Pourtant, le cadre réglementaire régissant les établissements scolaires algériens est explicite : toute menace, toute intimidation, toute atteinte à la dignité d’un élève et tout manquement à l’acte pédagogique doivent faire l’objet d’une intervention immédiate, documentée et protectrice.
L’absence de réaction adéquate engage nécessairement la responsabilité administrative et soulève de sérieuses interrogations sur la gouvernance locale du secteur éducatif.
Estimant que toutes les voies locales ont été épuisées, le père de la collégienne lance aujourd’hui un appel solennel au ministre de l’Éducation nationale.
Il demande l’ouverture d’une enquête administrative indépendante, la mise en place de mesures immédiates pour garantir la protection effective des élèves, la clarification des responsabilités et le rétablissement d’un climat scolaire sain, sécurisé et conforme aux valeurs de l’école algérienne.

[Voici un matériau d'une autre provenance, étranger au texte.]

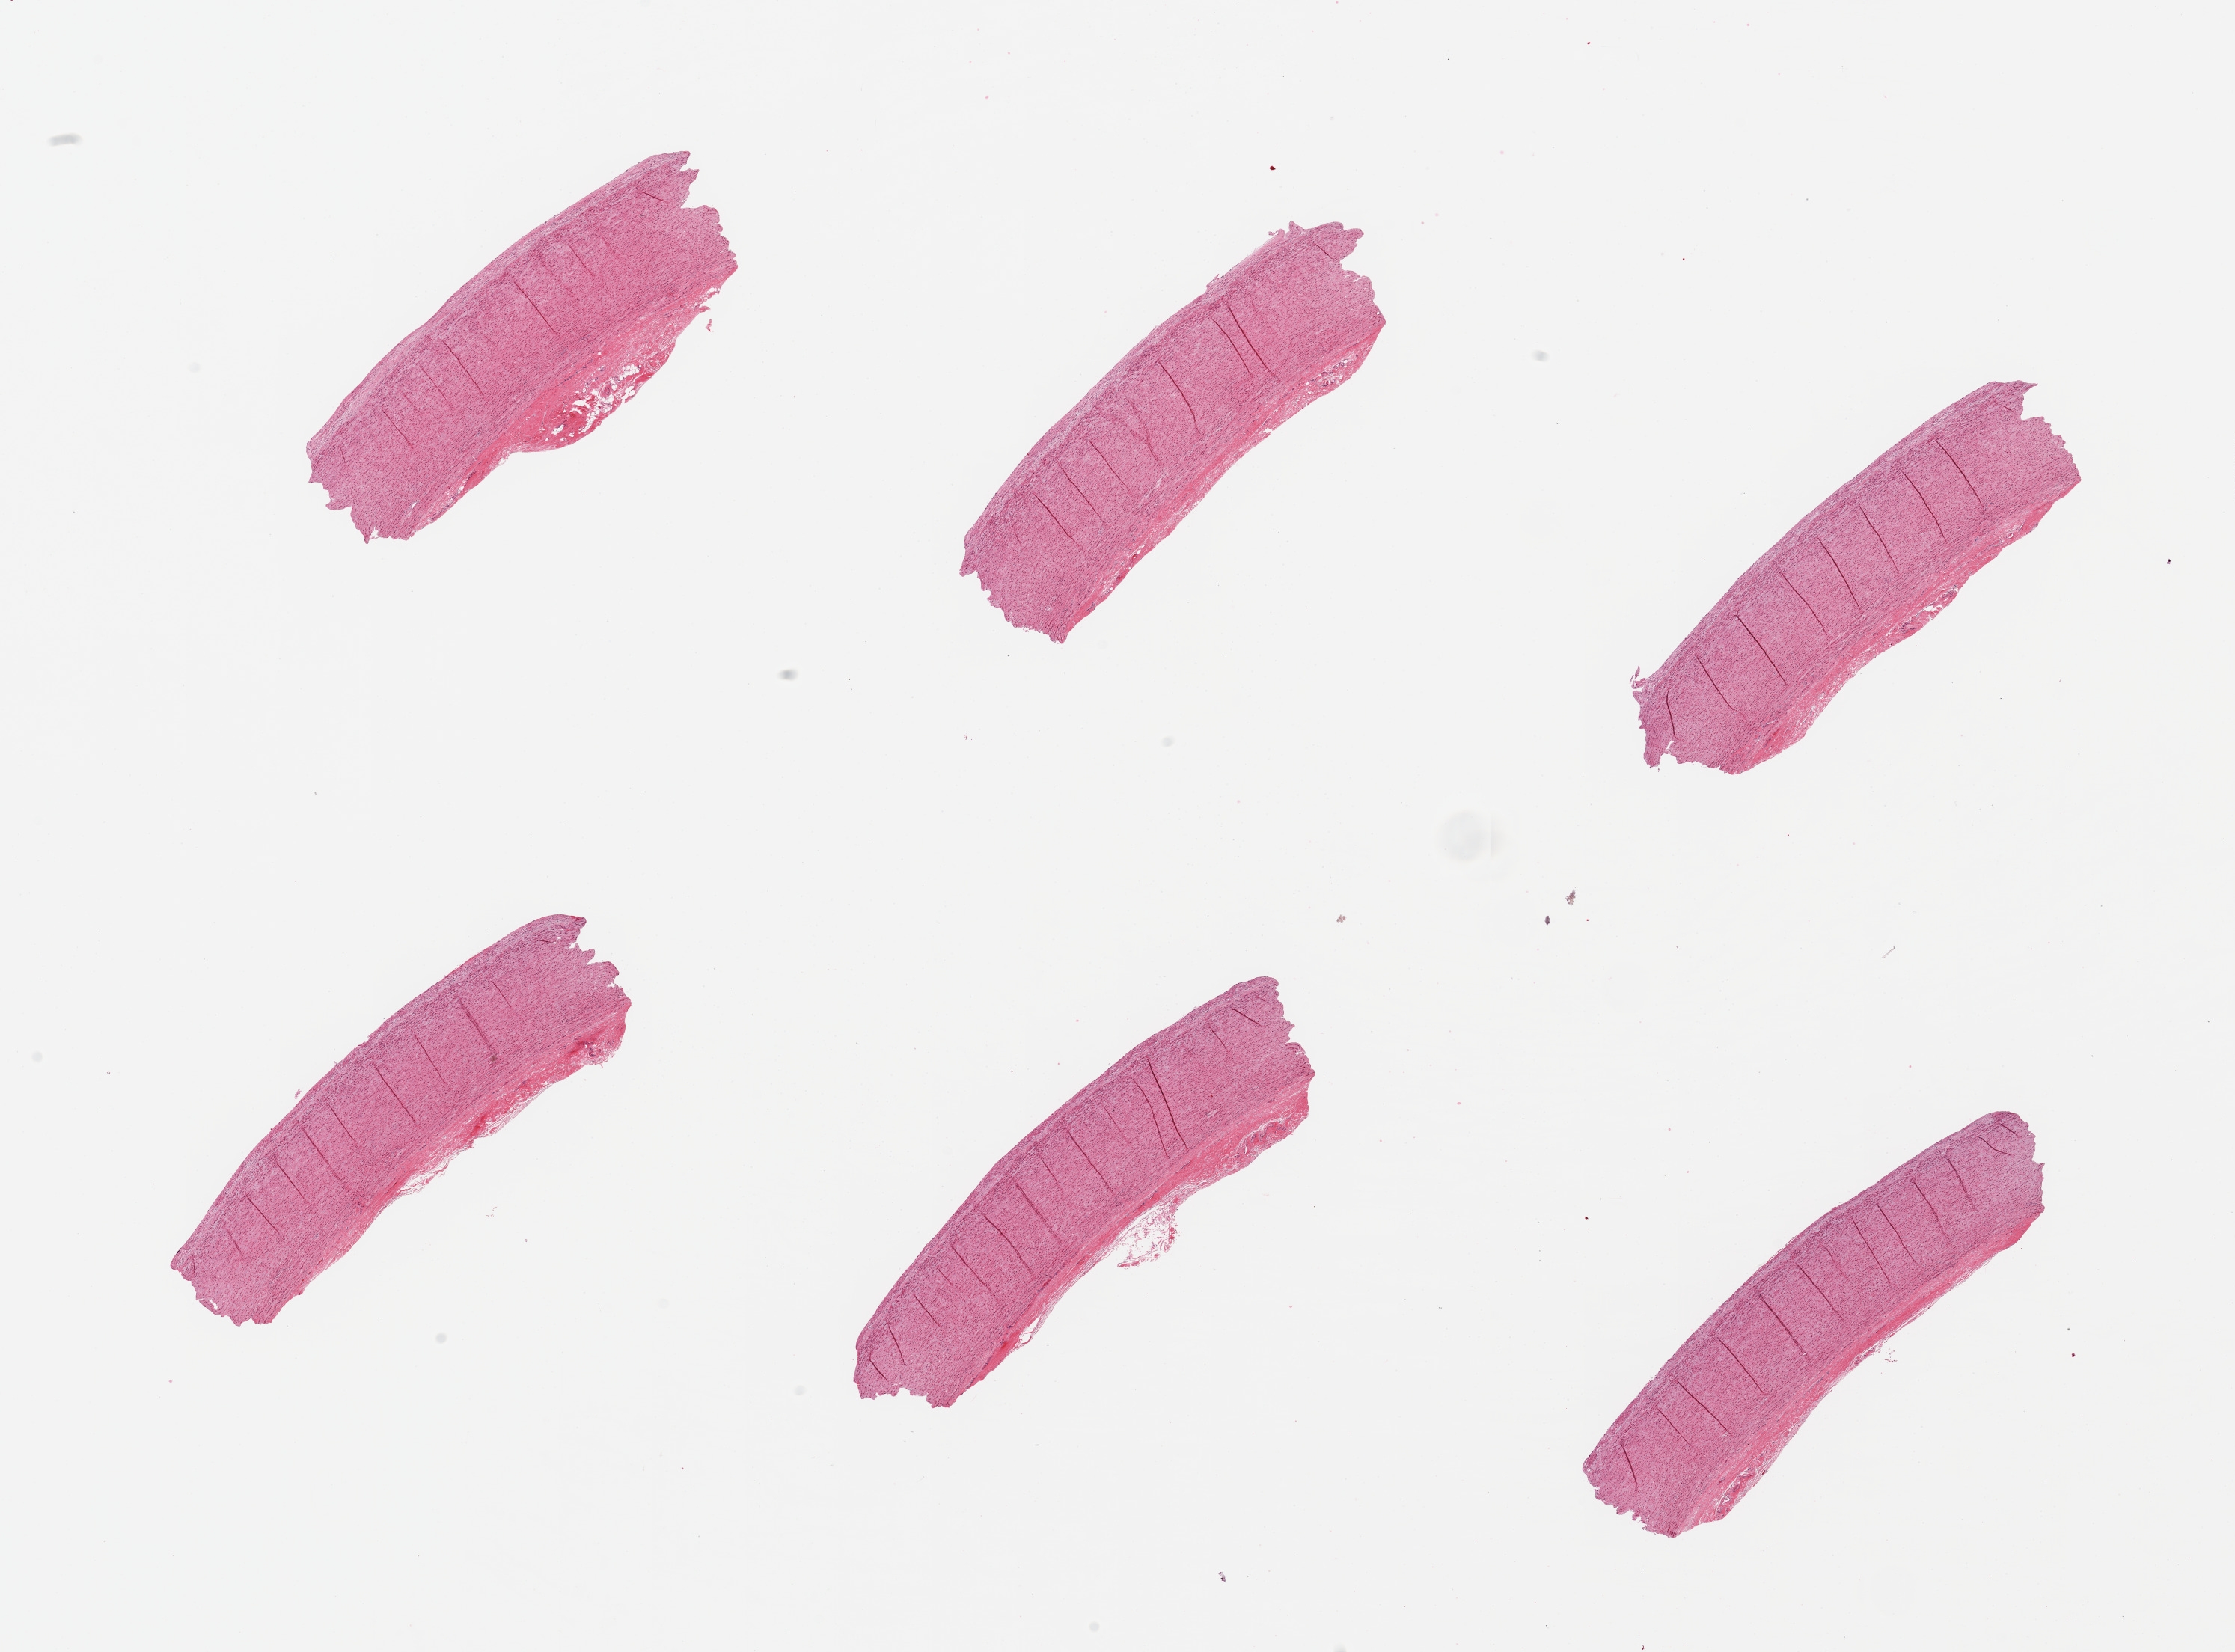
Digitized H&E-stained section, brightfield, whole scanned area (about 23.6 x 17.5 mm, from a 20x scan) shown as a low-resolution overview; PAXgene-fixed paraffin-embedded (PFPE) section; sampled site (target tissue): aorta; tissue donor sample. Donor sex: male.
Reviewer comment on this tissue sample: 6 pieces.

Au-delà du cas du CEM Émir Khaled, cette affaire pose une question fondamentale qui concerne l’ensemble du système éducatif national : l’école algérienne peut-elle tolérer que la peur, le silence et la dissimulation prennent le pas sur la protection de l’enfant et le respect de sa dignité ? À Tissemsilt, le silence n’est plus une option.
Il appelle désormais une réponse claire, ferme et responsable au plus haut niveau de l’État, afin que l’école demeure, partout en Algérie, un espace de confiance, de justice et d’avenir.